Max Schipke von der FSI Jura sieht auch in der Organisation ein Problem: „Bei uns am Fachbereich Rechtswissenschaft gab es letztes Jahr kein gemeinsames Wahllokal für alle Gremien, die zur Wahl standen. Stattdessen musste man in verschiedene Gebäude und teils abgelegene Räume gehen, um seine Stimmen abzugeben.” Dadurch sei die Wahlbeteiligung an seinem Fachbereich enorm zurückgegangen. Eine bessere Koordination zwischen den jeweiligen Wahlvorständen und der Verwaltung könnte da Abhilfe schaffen.

Es gibt also diverse Ursachen dafür, dass sich die studentische Beteiligung dermaßen in Grenzen hält. Das daraus resultierende Legitimationsproblem diene dem Präsidium oftmals als Argument, um studentische Anträge vom Tisch zu wischen, ist Andrej überzeugt. „Wenn das Präsidium das Gefühl hätte, seinen Entscheidungen stünden zahlreiche Studierende entgegen, könnten wir dadurch mehr Einfluss ausüben.“, glaubt auch Max. Bei einer derart geringen Beteiligung der Studierenden bleibt der studentische Einfluss gegenüber dem Präsidium jedoch marginal. Das fördert den Eindruck der Belanglosigkeit, welcher zu einer zunehmenden Abkehr von der Hochschulpolitik führt. So entsteht ein Teufelskreis. Die Verlierer dieser Lage sind am Ende die Studierenden.

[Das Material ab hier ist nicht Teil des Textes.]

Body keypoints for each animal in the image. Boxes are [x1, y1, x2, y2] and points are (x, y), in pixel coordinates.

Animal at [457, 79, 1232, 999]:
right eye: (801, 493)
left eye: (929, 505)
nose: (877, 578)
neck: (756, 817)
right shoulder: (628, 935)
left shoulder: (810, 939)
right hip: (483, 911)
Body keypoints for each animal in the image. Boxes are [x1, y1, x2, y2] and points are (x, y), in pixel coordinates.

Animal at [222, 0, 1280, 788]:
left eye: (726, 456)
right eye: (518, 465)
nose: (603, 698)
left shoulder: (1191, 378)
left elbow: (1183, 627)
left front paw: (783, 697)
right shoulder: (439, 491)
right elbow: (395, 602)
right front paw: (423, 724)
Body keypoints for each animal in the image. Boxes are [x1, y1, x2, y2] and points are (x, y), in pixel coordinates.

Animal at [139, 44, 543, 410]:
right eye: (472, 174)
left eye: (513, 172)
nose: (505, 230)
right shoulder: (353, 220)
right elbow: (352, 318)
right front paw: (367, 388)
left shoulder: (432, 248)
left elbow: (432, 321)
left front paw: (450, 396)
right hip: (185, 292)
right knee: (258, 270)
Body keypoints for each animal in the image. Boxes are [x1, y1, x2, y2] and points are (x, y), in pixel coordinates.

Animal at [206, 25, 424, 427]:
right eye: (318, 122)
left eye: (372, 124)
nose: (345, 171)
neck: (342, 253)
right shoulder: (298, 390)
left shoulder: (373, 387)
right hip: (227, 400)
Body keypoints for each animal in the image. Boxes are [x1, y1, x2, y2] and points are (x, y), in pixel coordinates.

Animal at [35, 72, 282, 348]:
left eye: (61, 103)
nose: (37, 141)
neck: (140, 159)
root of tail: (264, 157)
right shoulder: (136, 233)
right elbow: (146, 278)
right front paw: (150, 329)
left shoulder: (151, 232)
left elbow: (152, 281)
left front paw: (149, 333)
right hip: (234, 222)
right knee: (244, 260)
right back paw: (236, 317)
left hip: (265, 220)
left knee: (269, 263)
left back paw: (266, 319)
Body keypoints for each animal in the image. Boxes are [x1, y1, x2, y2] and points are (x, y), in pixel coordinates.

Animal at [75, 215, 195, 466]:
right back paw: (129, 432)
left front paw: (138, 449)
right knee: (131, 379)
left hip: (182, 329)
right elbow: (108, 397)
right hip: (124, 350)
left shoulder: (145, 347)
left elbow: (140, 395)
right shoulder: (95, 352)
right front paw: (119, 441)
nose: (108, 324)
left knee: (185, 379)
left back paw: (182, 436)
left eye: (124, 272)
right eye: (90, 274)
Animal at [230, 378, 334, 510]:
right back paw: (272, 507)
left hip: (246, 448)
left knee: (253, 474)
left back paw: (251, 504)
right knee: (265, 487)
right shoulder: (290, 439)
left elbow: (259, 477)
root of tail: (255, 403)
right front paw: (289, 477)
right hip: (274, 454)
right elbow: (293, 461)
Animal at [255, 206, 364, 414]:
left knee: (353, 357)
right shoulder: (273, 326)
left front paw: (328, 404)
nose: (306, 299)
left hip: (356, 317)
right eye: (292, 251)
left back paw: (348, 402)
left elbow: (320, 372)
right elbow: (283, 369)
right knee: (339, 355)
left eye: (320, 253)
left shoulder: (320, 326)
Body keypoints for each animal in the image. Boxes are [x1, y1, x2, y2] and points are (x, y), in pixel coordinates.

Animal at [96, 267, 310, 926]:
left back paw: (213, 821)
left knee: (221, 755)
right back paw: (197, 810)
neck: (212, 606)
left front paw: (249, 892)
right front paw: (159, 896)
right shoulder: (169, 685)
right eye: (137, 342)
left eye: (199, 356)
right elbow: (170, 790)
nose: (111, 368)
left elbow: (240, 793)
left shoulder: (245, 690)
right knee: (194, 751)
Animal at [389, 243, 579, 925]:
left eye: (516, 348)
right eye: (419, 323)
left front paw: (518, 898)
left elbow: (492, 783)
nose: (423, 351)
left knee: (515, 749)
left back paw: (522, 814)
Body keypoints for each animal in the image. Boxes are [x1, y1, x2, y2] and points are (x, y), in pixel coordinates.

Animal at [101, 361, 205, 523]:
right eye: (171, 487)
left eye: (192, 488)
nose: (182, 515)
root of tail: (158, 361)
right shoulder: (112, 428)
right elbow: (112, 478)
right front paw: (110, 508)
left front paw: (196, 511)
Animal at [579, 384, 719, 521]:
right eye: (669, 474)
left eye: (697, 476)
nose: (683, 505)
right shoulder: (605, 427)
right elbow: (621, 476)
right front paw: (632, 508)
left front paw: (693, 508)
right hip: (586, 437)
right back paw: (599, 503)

Nicht alle können oder wollen sich aktiv für politische Ziele einsetzen. Dabei gäbe es Themen, für die viele sich begeistern und solche, von denen alle unmittelbar betroffen sind. Sei es das Einfordern von mehr Engagement der Universität für Geflüchtete. Sei es bezahlbarer Wohnraum oder aber die maßlose Überbuchung von Studiengängen. Umso mehr brauchen die gewählten Vertreter deshalb ein starkes Mandat, um studentische Interessen durchsetzen zu können. Mit nur acht Prozent aller Studierenden im Rücken bleibt die Aussicht auf Erfolg trübe.